=== PROVIDED RECORDS ===
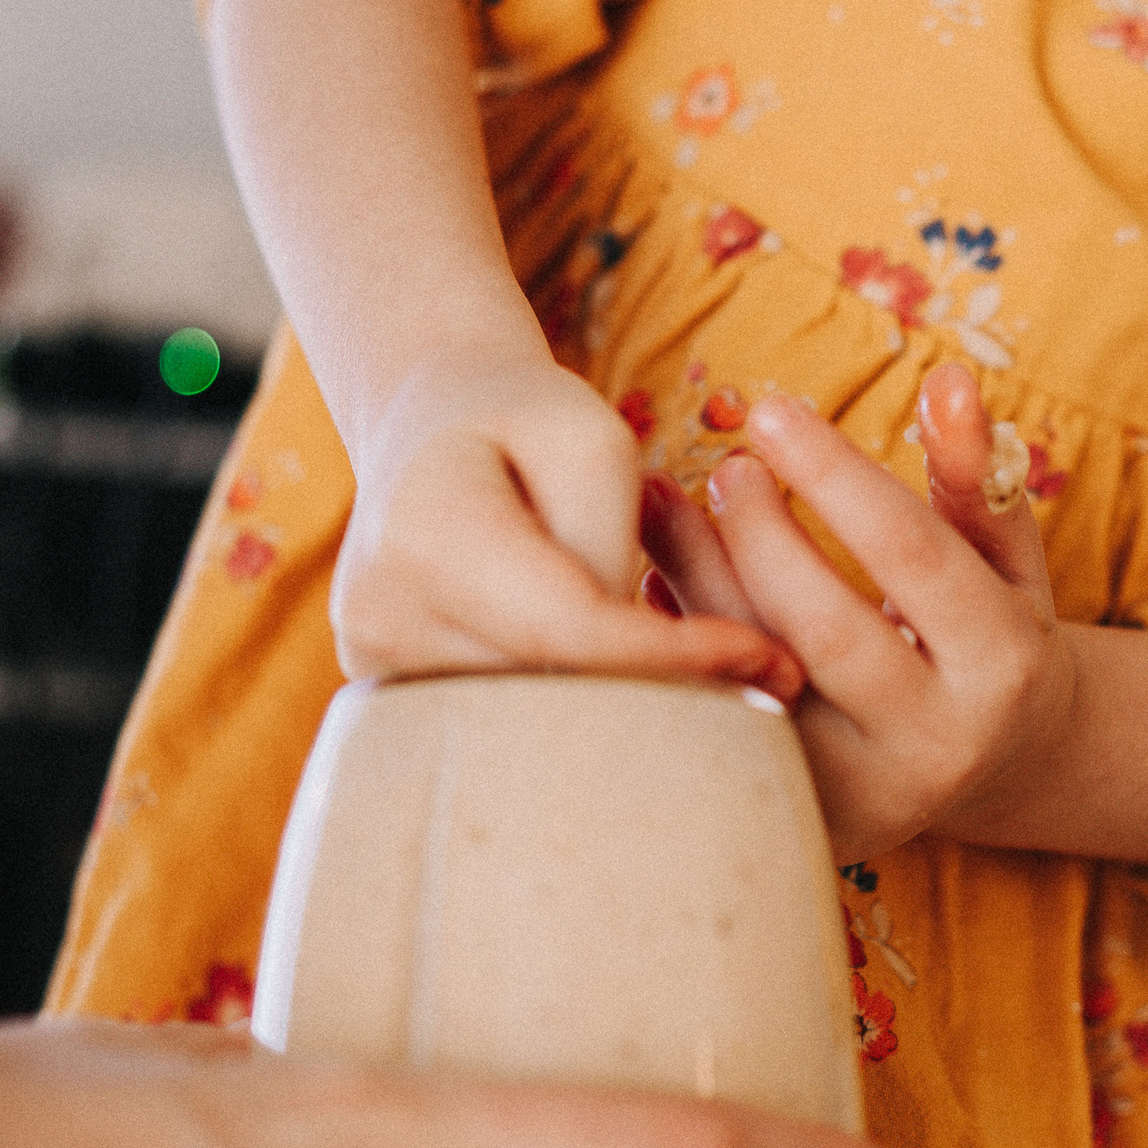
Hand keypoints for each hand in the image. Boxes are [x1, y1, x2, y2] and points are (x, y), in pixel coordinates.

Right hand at [335, 340, 801, 697]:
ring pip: (534, 724)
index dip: (676, 654)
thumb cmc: (528, 419)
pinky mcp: (393, 699)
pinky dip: (584, 716)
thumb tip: (632, 659)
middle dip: (670, 696)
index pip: (570, 626)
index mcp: (425, 529)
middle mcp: (378, 612)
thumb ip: (615, 539)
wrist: (428, 432)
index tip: (772, 659)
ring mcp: (375, 666)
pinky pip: (509, 727)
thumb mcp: (592, 439)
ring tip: (725, 690)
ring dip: (633, 715)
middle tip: (772, 690)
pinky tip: (646, 695)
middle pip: (552, 688)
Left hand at [640, 363, 1068, 857]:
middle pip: (821, 629)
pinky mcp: (803, 820)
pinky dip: (679, 648)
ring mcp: (862, 795)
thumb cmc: (993, 632)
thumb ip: (973, 473)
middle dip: (757, 535)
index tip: (769, 408)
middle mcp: (937, 744)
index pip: (909, 553)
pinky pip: (722, 721)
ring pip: (755, 682)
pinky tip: (653, 582)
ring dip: (693, 584)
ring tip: (660, 504)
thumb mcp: (1002, 556)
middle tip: (725, 468)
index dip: (834, 474)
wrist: (997, 769)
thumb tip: (950, 379)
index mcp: (1002, 667)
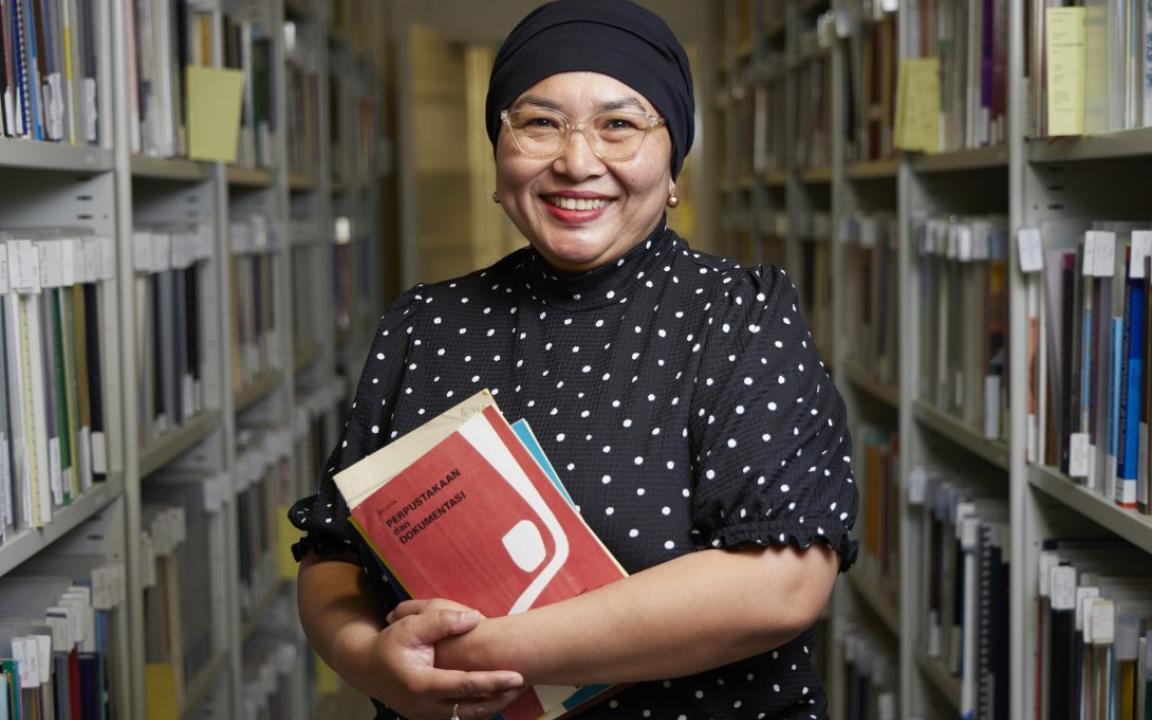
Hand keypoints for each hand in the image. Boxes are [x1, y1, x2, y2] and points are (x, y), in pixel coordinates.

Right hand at [343, 600, 523, 718]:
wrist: (367, 668)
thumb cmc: (390, 644)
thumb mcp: (410, 625)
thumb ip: (442, 620)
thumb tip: (474, 618)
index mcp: (420, 684)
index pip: (464, 686)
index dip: (492, 681)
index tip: (516, 676)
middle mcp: (425, 707)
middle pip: (472, 707)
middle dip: (500, 696)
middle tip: (524, 681)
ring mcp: (428, 716)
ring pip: (469, 716)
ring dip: (493, 703)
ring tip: (516, 688)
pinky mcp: (431, 718)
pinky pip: (462, 716)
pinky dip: (481, 706)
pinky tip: (498, 694)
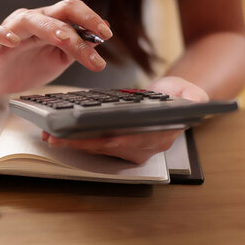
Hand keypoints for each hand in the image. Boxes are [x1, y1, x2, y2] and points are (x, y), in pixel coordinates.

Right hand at [0, 0, 112, 97]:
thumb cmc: (27, 66)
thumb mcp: (59, 59)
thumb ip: (78, 46)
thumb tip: (102, 33)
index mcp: (50, 22)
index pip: (73, 12)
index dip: (91, 19)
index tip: (108, 34)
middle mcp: (32, 20)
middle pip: (58, 12)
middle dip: (80, 22)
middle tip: (98, 37)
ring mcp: (11, 29)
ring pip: (30, 20)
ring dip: (50, 28)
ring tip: (65, 39)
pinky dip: (3, 34)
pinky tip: (13, 41)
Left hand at [42, 76, 208, 163]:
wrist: (174, 102)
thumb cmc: (177, 97)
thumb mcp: (191, 93)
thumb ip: (194, 97)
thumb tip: (195, 102)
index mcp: (157, 138)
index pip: (126, 141)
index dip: (104, 139)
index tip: (83, 135)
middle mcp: (142, 149)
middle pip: (105, 147)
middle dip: (78, 142)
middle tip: (54, 136)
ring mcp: (129, 151)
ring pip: (96, 148)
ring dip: (72, 142)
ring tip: (49, 134)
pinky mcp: (118, 146)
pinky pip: (95, 145)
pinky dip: (76, 139)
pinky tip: (57, 132)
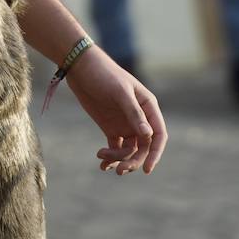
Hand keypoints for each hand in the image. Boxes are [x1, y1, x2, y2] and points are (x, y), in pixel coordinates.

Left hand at [65, 48, 166, 175]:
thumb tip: (149, 136)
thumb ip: (134, 113)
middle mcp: (139, 118)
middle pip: (144, 147)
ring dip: (119, 159)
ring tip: (103, 158)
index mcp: (148, 107)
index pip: (158, 135)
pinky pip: (116, 148)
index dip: (155, 154)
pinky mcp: (111, 128)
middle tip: (120, 170)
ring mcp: (125, 124)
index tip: (147, 169)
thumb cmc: (103, 74)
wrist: (80, 67)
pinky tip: (102, 164)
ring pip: (129, 151)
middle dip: (133, 160)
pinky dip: (111, 158)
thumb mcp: (119, 92)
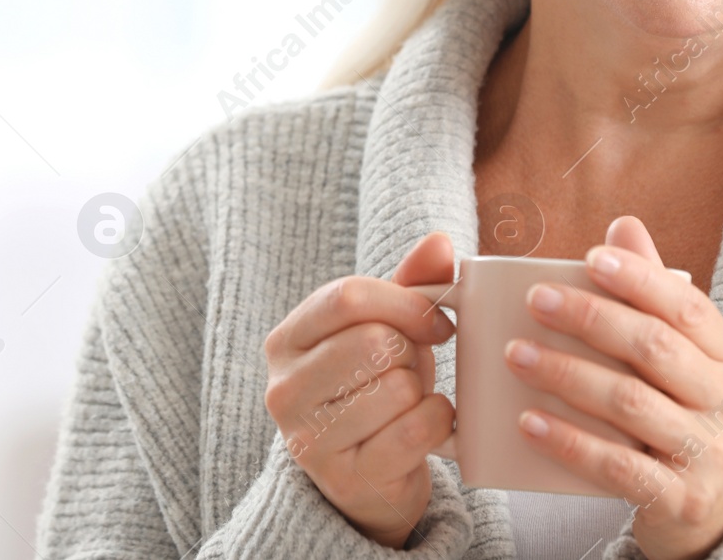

=== DIRECTIONS FOR THIS TASK ===
What is needed is an exact copy of the data, with the pictures removed.

=== RESULT ===
Hand keypoints for each hand in the image. Boxes are [x1, y1, x2, y2] and points are (x, y), in pixel coordinates.

Right hand at [335, 340, 801, 697]:
ring pip: (534, 724)
index dip: (676, 654)
thumb cmc: (528, 419)
pinky mcp: (393, 699)
pinky dip: (584, 716)
thumb tip: (632, 659)
middle dip: (670, 696)
index pip: (570, 626)
index mcp: (425, 529)
middle mcp: (378, 612)
thumb ip: (615, 539)
wrist: (428, 432)
index tip: (772, 659)
ring mcp: (375, 666)
pinky pip: (509, 727)
thumb mcp: (592, 439)
ring tip: (725, 690)
ring dip: (633, 715)
middle tip: (772, 690)
pinky tip: (646, 695)
middle pip: (552, 688)
Left hand at [640, 363, 1068, 857]:
middle pip: (821, 629)
pinky mcp: (803, 820)
pinky dip: (679, 648)
ring mcp: (862, 795)
thumb cmc: (993, 632)
thumb ip: (973, 473)
middle dip: (757, 535)
index tip: (769, 408)
middle mcp: (937, 744)
index pip: (909, 553)
pinky pip: (722, 721)
ring pip: (755, 682)
pinky tip: (653, 582)
ring dip: (693, 584)
ring tip: (660, 504)
thumb mcp: (1002, 556)
middle tip: (725, 468)
index dip: (834, 474)
wrist: (997, 769)
thumb tip: (950, 379)
index mcp: (1002, 667)
Hand keypoints for each hand in the image. Boxes are [x1, y1, x2, y2] and points are (x, y), in pixel coordinates.

Right hand at [343, 600, 523, 718]:
wrist: (367, 668)
thumb cmc: (390, 644)
thumb mcp: (410, 625)
thumb ip: (442, 620)
thumb tip: (474, 618)
index mcp: (420, 684)
index pip: (464, 686)
index dip: (492, 681)
index tip: (516, 676)
middle mcp: (425, 707)
middle pip: (472, 707)
middle dip: (500, 696)
middle tip: (524, 681)
ring mcp: (428, 716)
ring pip: (469, 716)
ring dip: (493, 703)
ring tip: (516, 688)
pinky mcp: (431, 718)
pinky pip: (462, 716)
pinky dip: (481, 706)
pinky tip: (498, 694)
Hand keypoints for each hand in the image. Boxes are [x1, y1, x2, y2] and points are (x, y), in pixel coordinates.

Right hand at [0, 0, 112, 97]:
thumb cmc: (27, 66)
thumb mcp: (59, 59)
thumb ip: (78, 46)
thumb tip: (102, 33)
index mcp: (50, 22)
index pip: (73, 12)
index dip: (91, 19)
index tip: (108, 34)
middle mcp: (32, 20)
middle pip: (58, 12)
middle dip: (80, 22)
middle tip: (98, 37)
ring mcp: (11, 29)
ring pip: (30, 20)
ring dip: (50, 28)
ring tip: (65, 39)
pinky dip: (3, 34)
pinky tip: (13, 41)
Left hand at [42, 76, 208, 163]:
wrist: (174, 102)
thumb cmc: (177, 97)
thumb mcp: (191, 93)
thumb ip: (194, 97)
thumb tip: (195, 102)
index mcp: (157, 138)
index pip: (126, 141)
index dip: (104, 139)
index tip: (83, 135)
middle mcp: (142, 149)
middle pip: (105, 147)
middle dip: (78, 142)
middle tip: (54, 136)
ring mcp: (129, 151)
ring pip: (96, 148)
ring dip: (72, 142)
ring tip: (49, 134)
pinky mcp: (118, 146)
pinky pip: (95, 145)
pinky dip: (76, 139)
pinky tip: (57, 132)
Hand keypoints for each hand in the image. Boxes are [x1, y1, x2, y2] and points are (x, y), in pixel coordinates.

Left hand at [65, 48, 166, 175]:
thumb tip: (149, 136)
thumb ip: (134, 113)
middle mcp: (139, 118)
middle pip: (144, 147)
ring dip: (119, 159)
ring tip: (103, 158)
index mcp: (148, 107)
index pip: (158, 135)
pinky pip: (116, 148)
index dip: (155, 154)
pinky mcp: (111, 128)
middle tip: (120, 170)
ring mcp: (125, 124)
index tip: (147, 169)
thumb cmc: (103, 74)
wrist: (80, 67)
pinky tip: (102, 164)
ring pip: (129, 151)
middle dip: (133, 160)
pinky dip: (111, 158)
thumb mcp: (119, 92)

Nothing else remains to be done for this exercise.